Additional Note About Adult Immunity
Finally, while most publicity about the resurgence of measles focuses (understandably) on the importance of vaccinating children, it’s worth noting that some adults may need vaccinating (or re-vaccinating), too.
According to an article in the Healthline newsletter, most people born before 1957 either had measles or were exposed to the virus, creating a lifelong immunity to further infection. For those born later, however, the situation differs. Measles vaccines were introduced in 1963, but there were two versions of the first vaccines – live and killed – and it turned out that the immunity from the killed version faded over time. The killed vaccine was discontinued in 1967, so those vaccinated after that date had more reliable protection.
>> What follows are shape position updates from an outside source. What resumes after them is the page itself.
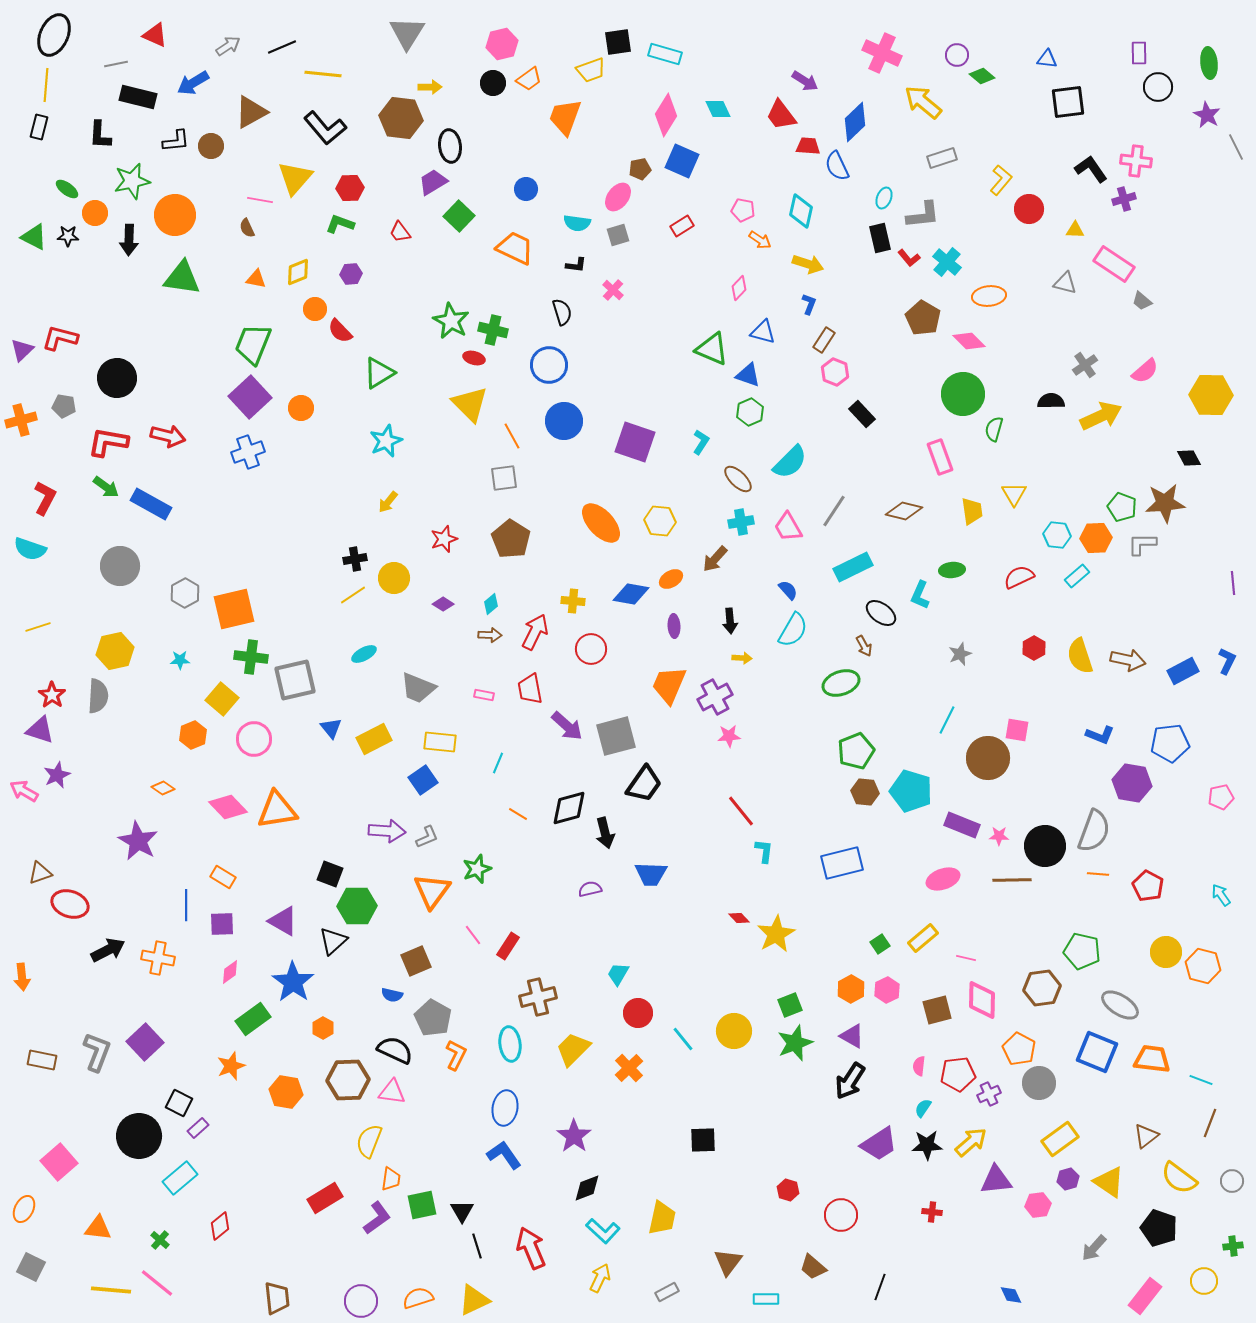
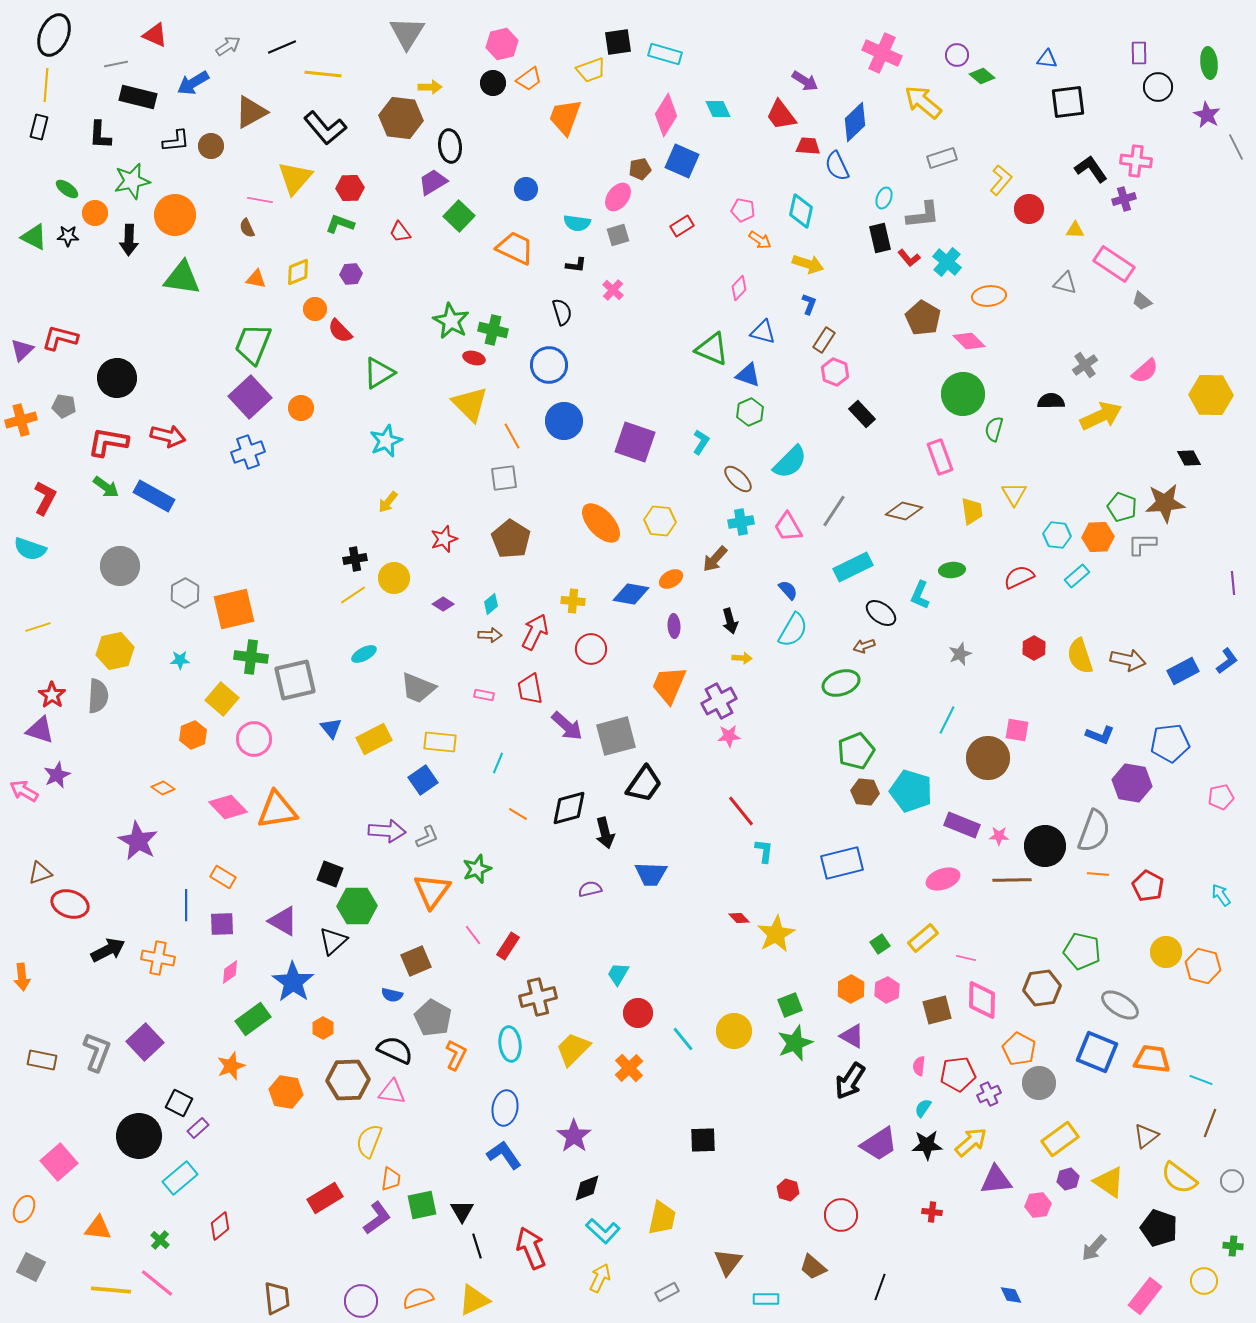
blue rectangle at (151, 504): moved 3 px right, 8 px up
orange hexagon at (1096, 538): moved 2 px right, 1 px up
black arrow at (730, 621): rotated 10 degrees counterclockwise
brown arrow at (864, 646): rotated 100 degrees clockwise
blue L-shape at (1227, 661): rotated 28 degrees clockwise
purple cross at (715, 697): moved 4 px right, 4 px down
green cross at (1233, 1246): rotated 12 degrees clockwise
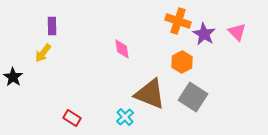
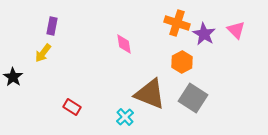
orange cross: moved 1 px left, 2 px down
purple rectangle: rotated 12 degrees clockwise
pink triangle: moved 1 px left, 2 px up
pink diamond: moved 2 px right, 5 px up
gray square: moved 1 px down
red rectangle: moved 11 px up
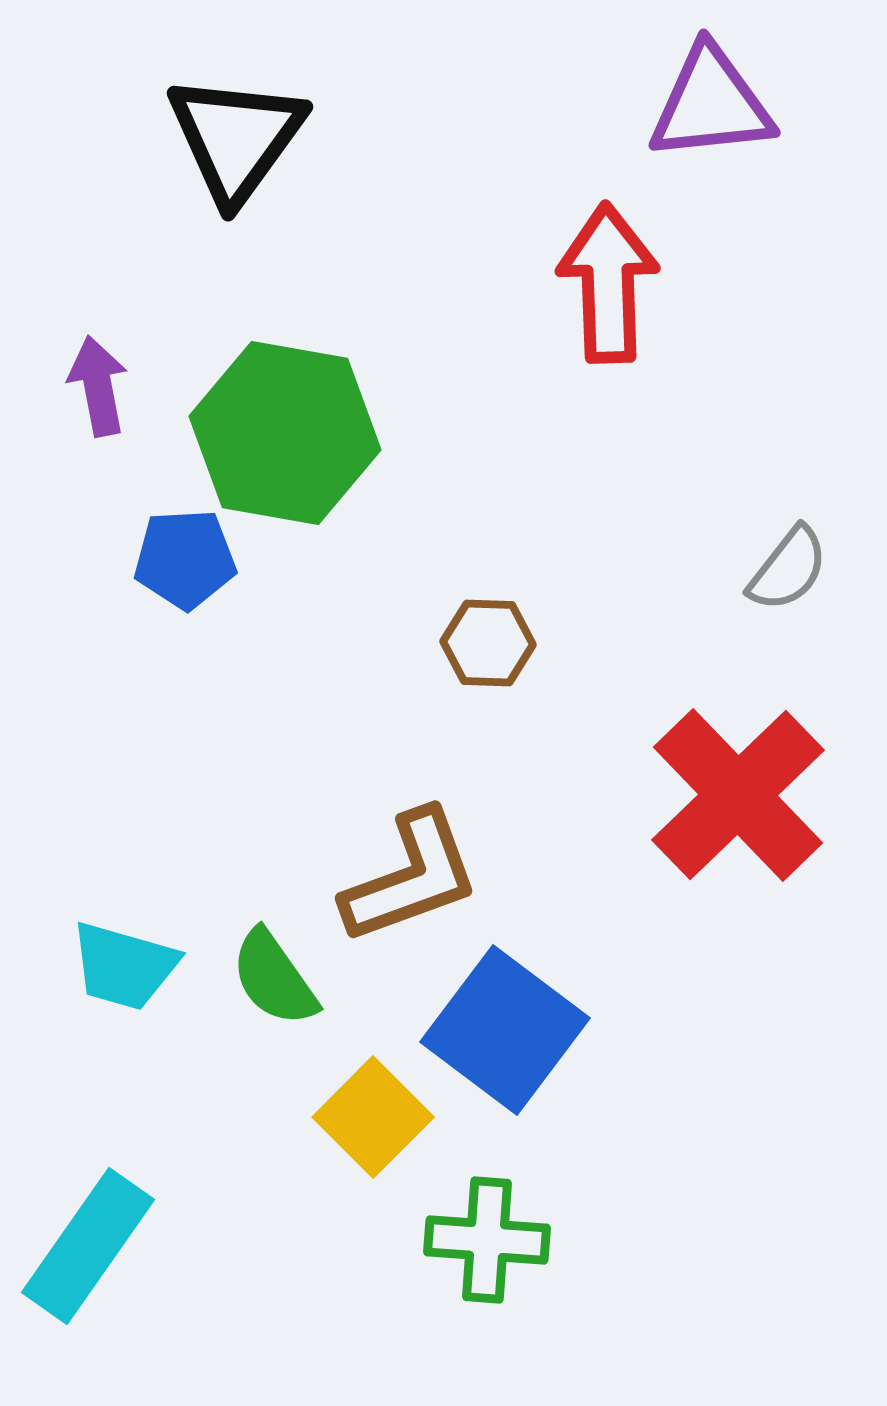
Also, in 1989, the CDC began recommending that everyone receive a second dose of the measles vaccine, so anyone properly vaccinated since that date should be protected for life.
But that leaves a gray area for adults born between 1957 and 1967, especially those who never had measles, those who were originally vaccinated between 1963 and 1967, and those who may have been vaccinated before 1989 but received only one shot instead of two.
So if you were originally vaccinated in the early to mid-1960s, and do not know which version of the vaccine you received – or if you’re not sure you received a second vaccination before 1989 – you can talk to your doctor, who can check your immunity levels…or you can just go ahead and get a new measles shot – which is quick and easy, very low-risk, and likely covered by many insurance plans.
As noted above, measles vaccines are readily available at public health clinics, and also at local pharmacies like Rite Aid, CVS, Walgreens, and even those in Ralphs grocery stores. At most of them, you can just walk right in without an appointment…and walk out, newly vaccinated, in less than five or ten minutes. (Though it might be worth a phone call beforehand, just to make sure they have the MMR vaccine in stock on that particular day.)
Finally…an author’s postscript: Since my husband and I were both originally vaccinated during that 1963-67 gray area, and are pretty sure we were never received a second measles shot later, he scheduled a special date night for us a couple of weeks ago – a quick trip to Rite Aid for our MMR shots (I also got a TDaP booster while we were there), and then a nice celebratory dinner afterward. It took just a few minutes, cost about $139 each for the MMR shots (the TDaP was free with my insurance), and now we know we’re protected. Peace of mind: priceless. (Note: Some insurance plans will cover the cost of re-vaccination if you’ve had your immunity levels checked and get a recommendation from a doctor. That process can cost as much or more than the shot, however, so we skipped that step and just got the vaccinations.)
[This article was updated after its initial publication to add the information from Dr. Neville Anderson…and to correct information about the price of the MMR vaccine.]